Complete the following:
**1.** List every name, nickname, codename or set of initials that the text on the Clintons' names says was used for Hillary Clinton herself, not for the couple.
**2.** Extend the text on Hillary Clinton's names, picking up after its final sentence.
Text excerpt Block Start
During this time, the blended name "Billary" came to be used to refer to Bill and Hillary Clinton as a pair. Sidney Johnson, president of the Arkansas Education Association, said of the couple that "[s]omething would come down and you wouldn't know which one of them thought of it, where Bill stopped and Hillary began. That's why we called them 'Billary.'" One observer notes that "[t]he Clintons originally warmed to Billary because it suggested the public would get two smart politicians for one, but it soon became a term of derision for those who saw Hillary Rodham Clinton as too powerful." Among the early users of "Billary" in a derogatory sense was Rush Limbaugh, in his 1993 book, See, I Told You So. In some media, her name has been abbreviated as "Hill", particularly when used in combination with that of her husband, as "Bill and Hill". Clinton was assigned the Secret Service codename "Evergreen".

===Later political career===
Clinton continued to use "Hillary Rodham Clinton" on her website and elsewhere once she was a U.S. Senator. When she ran for president during 2007–08, she used the name "Hillary Clinton" or just "Hillary" in campaign materials, and appeared on state ballots as "Hillary Clinton". She used "Hillary Rodham Clinton" again in official materials while serving as United States Secretary of State. In some instances, particularly in email correspondence, Clinton was referred to or signed communications by her initials, HRC. As Secretary of State, Clinton used "hdr22@clintonemail.com" as her private email address, incorporating her premarital initials.
Text excerpt Block End
Data extract Block Start
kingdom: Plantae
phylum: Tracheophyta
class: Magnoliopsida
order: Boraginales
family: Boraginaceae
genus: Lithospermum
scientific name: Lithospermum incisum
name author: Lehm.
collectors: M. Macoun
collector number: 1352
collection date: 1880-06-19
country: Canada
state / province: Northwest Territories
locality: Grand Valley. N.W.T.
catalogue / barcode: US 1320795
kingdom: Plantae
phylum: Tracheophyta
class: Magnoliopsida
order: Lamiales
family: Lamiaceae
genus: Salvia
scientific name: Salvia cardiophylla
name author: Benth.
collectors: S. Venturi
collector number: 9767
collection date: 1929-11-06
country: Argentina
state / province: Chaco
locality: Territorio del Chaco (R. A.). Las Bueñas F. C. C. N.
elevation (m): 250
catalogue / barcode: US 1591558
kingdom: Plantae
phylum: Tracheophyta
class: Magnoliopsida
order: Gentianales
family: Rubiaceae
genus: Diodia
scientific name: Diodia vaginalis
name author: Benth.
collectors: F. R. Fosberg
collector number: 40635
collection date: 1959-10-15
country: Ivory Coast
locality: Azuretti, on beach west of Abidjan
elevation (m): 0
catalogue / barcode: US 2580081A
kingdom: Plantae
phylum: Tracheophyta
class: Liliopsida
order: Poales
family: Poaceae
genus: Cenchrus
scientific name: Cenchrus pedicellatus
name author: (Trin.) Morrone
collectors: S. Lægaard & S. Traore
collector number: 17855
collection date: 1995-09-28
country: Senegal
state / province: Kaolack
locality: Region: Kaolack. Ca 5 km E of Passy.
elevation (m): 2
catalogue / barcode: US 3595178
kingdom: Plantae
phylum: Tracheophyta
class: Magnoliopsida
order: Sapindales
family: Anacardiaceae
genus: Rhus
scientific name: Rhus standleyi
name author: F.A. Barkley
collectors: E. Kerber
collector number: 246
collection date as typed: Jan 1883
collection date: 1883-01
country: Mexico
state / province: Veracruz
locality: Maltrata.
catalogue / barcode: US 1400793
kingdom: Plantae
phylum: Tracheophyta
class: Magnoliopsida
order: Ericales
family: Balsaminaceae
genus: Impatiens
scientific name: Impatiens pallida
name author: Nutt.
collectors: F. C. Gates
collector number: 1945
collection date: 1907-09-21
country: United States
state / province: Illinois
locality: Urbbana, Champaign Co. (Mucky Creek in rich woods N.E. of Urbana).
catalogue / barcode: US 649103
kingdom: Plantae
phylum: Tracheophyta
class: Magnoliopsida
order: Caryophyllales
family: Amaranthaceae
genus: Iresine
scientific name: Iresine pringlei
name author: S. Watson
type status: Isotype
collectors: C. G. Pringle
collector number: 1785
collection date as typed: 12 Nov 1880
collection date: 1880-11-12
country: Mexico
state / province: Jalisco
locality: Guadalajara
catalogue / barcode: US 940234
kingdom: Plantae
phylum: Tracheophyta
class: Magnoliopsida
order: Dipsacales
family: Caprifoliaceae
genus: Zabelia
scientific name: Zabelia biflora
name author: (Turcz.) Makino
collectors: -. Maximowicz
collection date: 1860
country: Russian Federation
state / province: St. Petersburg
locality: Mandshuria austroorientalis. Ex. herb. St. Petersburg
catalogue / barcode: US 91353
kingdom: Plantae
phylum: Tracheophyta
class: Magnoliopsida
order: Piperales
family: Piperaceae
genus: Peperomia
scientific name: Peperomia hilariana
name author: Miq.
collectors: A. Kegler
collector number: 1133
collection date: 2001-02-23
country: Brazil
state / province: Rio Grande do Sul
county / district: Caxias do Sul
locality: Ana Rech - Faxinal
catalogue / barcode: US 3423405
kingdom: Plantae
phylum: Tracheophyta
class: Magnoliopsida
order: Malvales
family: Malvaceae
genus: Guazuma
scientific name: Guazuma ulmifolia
Data extract Block End
Responses to the exercise:
**1.**
- "Hill"
- "Evergreen" (Secret Service codename)
- "Hillary Rodham Clinton"
- "Hillary Clinton"
- "Hillary"
- HRC

**2.**
As of the 2015 launch of her second presidential campaign, she again switched to using "Hillary Clinton" in campaign materials. Clinton's Twitter account notes that tweets "from Hillary" (as opposed to staffers) are signed -H. As of November 30, 2015, both the Associated Press and The New York Times noted that they would no longer use "Rodham" in referring to Clinton, with the AP stating that "the campaign says to go with Hillary Clinton", and The New York Times providing the statement that:

[T]he Clinton campaign confirmed on Monday that Mrs. Clinton prefers to be simply, "Hillary Clinton," aligning herself with the branding of her 2016 presidential campaign and the name she has signed to be placed on the ballots of Iowa, New Hampshire, South Carolina and other states.

The changing usage of Clinton's name has been noted by various observers, and has been related to her political and social role at the time:

[I]t seems that when Clinton feels that a more traditional naming pattern might be a matter of protocol or politically advantageous -- capable of helping her play down the traits for which she is most often criticized -- she is Hillary Clinton. But when Clinton is operating in the private sector or safely ensconced in a public service position where there was no risk of voter backlash, she's Hillary Rodham Clinton.

Political detractors have often referred to Clinton by any of a number of insulting portmanteau names, such as "Shillary", a combination of "shill" and "Hillary" and "Killary", a combination of "kill" and "Hillary" in reference to the Clinton body count conspiracy theory asserting that she and former U.S. President Bill Clinton had Americans assassinated.